South African President F.W. de Klerk declared the African National Congress legal Friday and some sources say political prisoner Nelson Mandela could be free within the week.
Lawrence Young, director of the Paul Robeson Cultural Center, called de Klerk's announcements "inevitable" and said South Africans are finally "waking up to their own brutal history and rejecting it."
"I think that at long last, a sense of reality is beginning to set in on the Nationalist Party," he said.
While de Klerk has said he hopes to establish a government maintaining a balance of power between the races, Young said it would be impossible under the one-person, one-vote system demanded by the black majority there.
"Mandela, in any election they have in South Africa that's fair, would be president tomorrow," he said. White South Africans have no reason to fear oppression if blacks are allowed to vote, he added.
"That's the way it ought to be," he said.
Although the South African government has frequently promised to release Mandela without results, Young said he believes de Klerk will follow through on his latest promise.
"I believe that (Mandela) is a lot closer to being released from prison than he's ever been," he said.

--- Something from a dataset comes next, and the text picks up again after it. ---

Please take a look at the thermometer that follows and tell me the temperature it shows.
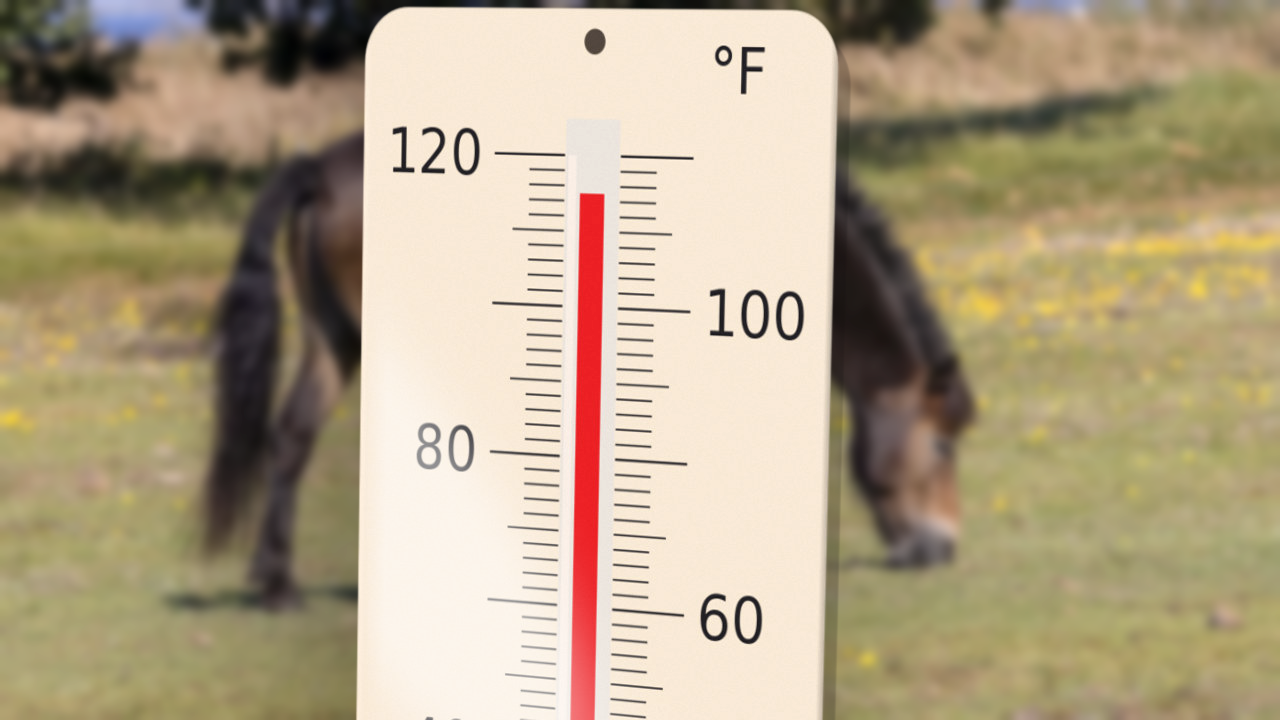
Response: 115 °F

Mantfho agreed, pointing out that Mandela is "unlike any other prisoner" and measures must be taken to insure his safety before his release.
"It would be futile if something happened to that man," she said.
Marcellus Schooler, secretary of the University's Amnesty International chapter, questioned de Klerk's commitment to end apartheid as long as residential segregation and race classification at birth continues there.
"As long as you still have those two laws on the books, it hurts people," said Schooler (senior-international politics), speculating that de Klerk's speech was made so other countries will end economic sanctions against South Africa.
"My outlook now is just to wait and watch," he said.